One surgeon's overzealous attempts to market his services went to the extremes of misleading readers of his training credentials and true level of experience.  His marketing was excessive to the extreme that he has been formally counselled by his university and reprimanded by our professional body, the Urological Society of Australia and New Zealand.  He has also been referred to the Royal Australasian College of Surgeons for investigation of breach of its Code of Practice and to the Australian Health Practitioners Regulatory Authority for investigation of breach of advertising regulations.  Others have provided more carefully crafted glossy brochures to referring general practitioners and it is becoming increasingly common to have the addition of the term "Robotic Surgeon" to their professional stationary.  I hope that I will continue to not have to resort to these measures in order to maintain my existing sub-specialised practice in prostate surgery.  

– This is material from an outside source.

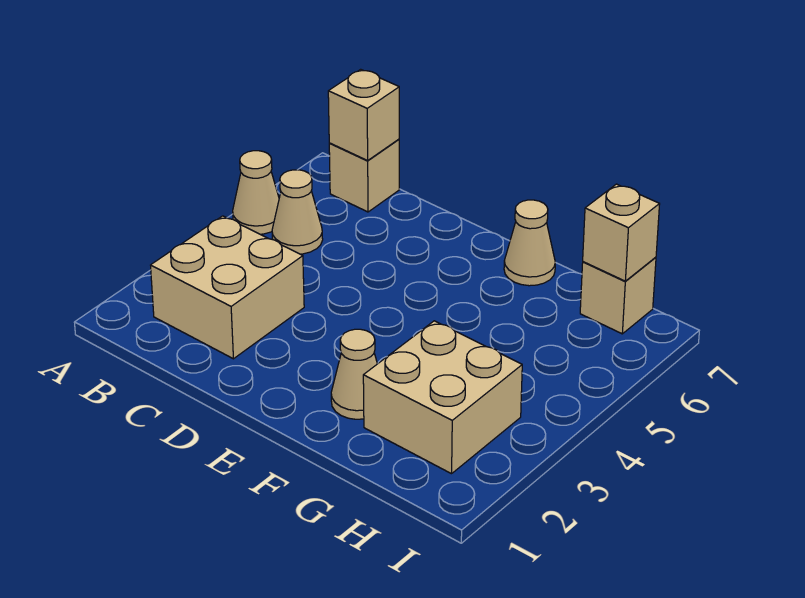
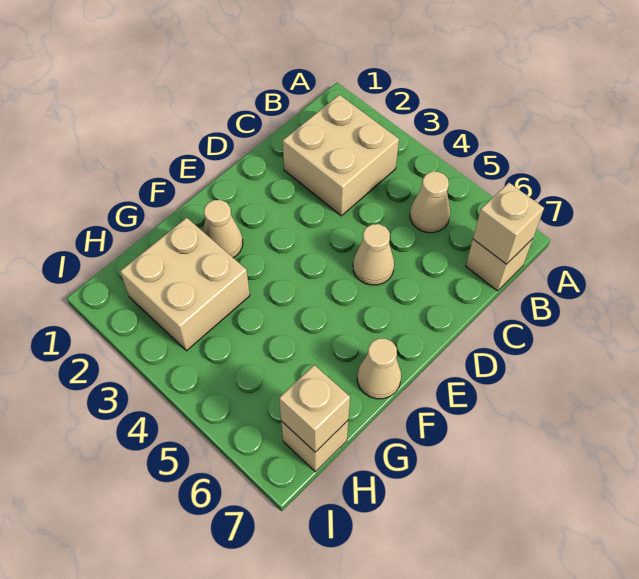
tan cone A5 level 1 -> tan cone D5 level 1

I digress for just a moment to recount how a mentor of mine once told me when I started practice that the best advertising you could do was to look after your patients well.  In other words, your patients would be your best advertisement. Maybe this is an old fashioned approach but for as long as this still works for me, then I will consider myself fortunate.  That said, back on topic.

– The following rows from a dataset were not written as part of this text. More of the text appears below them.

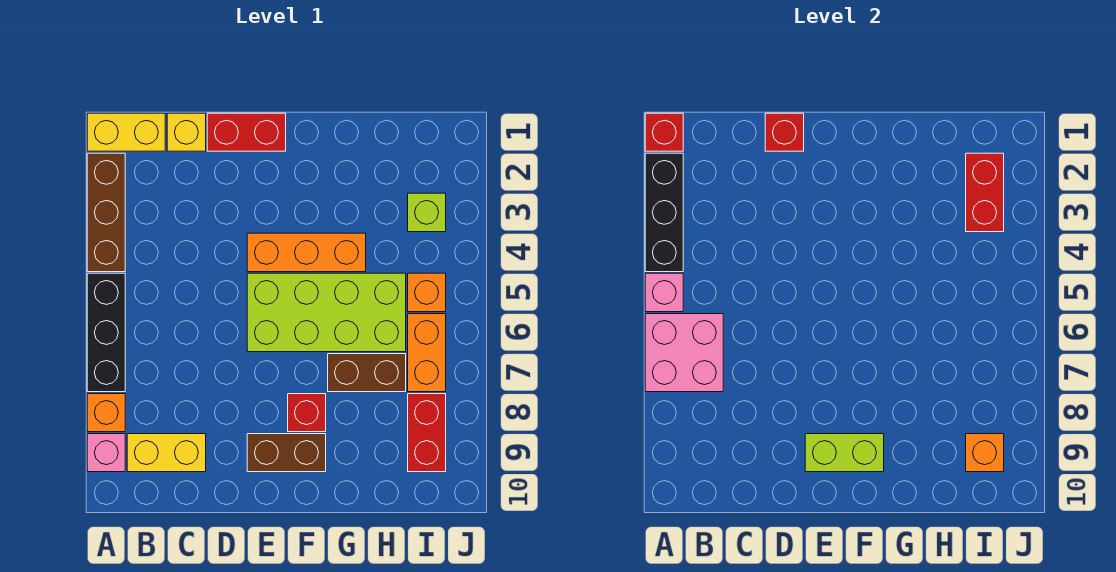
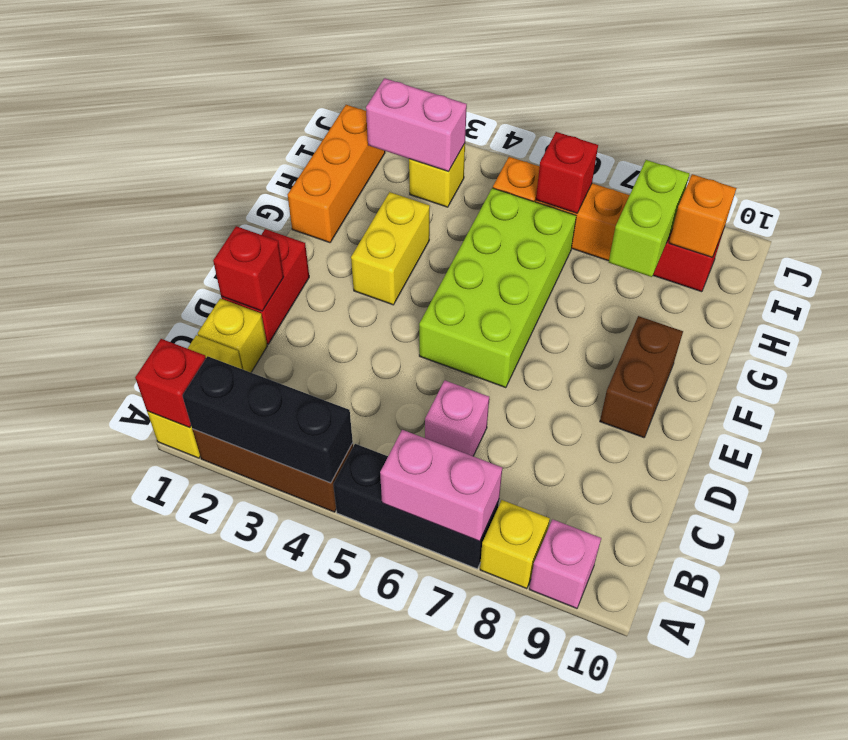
pink brick A5 level 2 -> pink brick C6 level 1
pink brick A6:B7 level 2 -> pink brick A6:A7 level 2
orange brick A8 level 1 -> yellow brick A8 level 1
yellow brick B9:C9 level 1 -> yellow brick F3:G3 level 1
orange brick E4:G4 level 1 -> orange brick G1:I1 level 1
lime brick E9:F9 level 2 -> lime brick H8:I8 level 2
red brick F8 level 1 -> red brick I6 level 2
brown brick G7:H7 level 1 -> none
red brick I2:I3 level 2 -> pink brick I2:I3 level 2
lime brick I3 level 1 -> yellow brick I3 level 1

I feel very grateful for the fact that I have been in the position to pick and choose which patients that I felt that I could safely offer robotic surgery instead of open surgery in my hands.  This enabled me to get comfortable with doing easier cases before taking on more complex cases.  I am now comfortable with offering robotic assisted radical prostatectomy for all men for whom surgery is an appropriate option.   I have been extremely fortunate to have undergone transitioning to this technology in an era where training tools (such as the virtual reality simulator), an established technique and surgical proctoring were so readily available to me.  I am particularly grateful for my friends and colleagues Damien Bolton (Melbourne) and Peter Swindle  (Brisbane) making an effort to come to Sydney to help train me without accepting any remuneration for my over and above minimum expected proctored cases.

Robotic surgery is clearly here to stay and to be fair, the advantages of  less pain and quicker recovery have turned out to be more profound than what I had anticipated.  It was very easy to be critical of such claims when I had no personal experience with the technology and given that I had thought that my patients undergoing open surgery were doing just fine with no need improve upon this.  It has also been gratifying to see that my cancer clearance rates and recovery of continence are unchanged although I have an impression that the latter is actually better.  It is too early to know for sure of my outcomes for recovery of erectile function but my impression at this early stage is that it may in fact be better.  In spite of great anxiety and trepidation in making this transition, it is pleasing to report that my personal experience with adopting robotic surgery has turned out to be a particularly positive and exciting period of my surgical career.   My only disappointment has been the aggressive marketing and collegial fragmentation seen in association with the rapid uptake of the technology.  As one very astute GP wrote to me regarding a second opinion referral that he had sent to me: "I am concerned that the joy of a new technology and one's desire to expand their series is impacting on clinical decision making" - I sincerely hope that the race to adopt robotic surgery does not become a prostate harvesting exercise after the huge leaps forward that have been made in embracing conservative approaches such as active surveillance for those with clinically insignificant disease.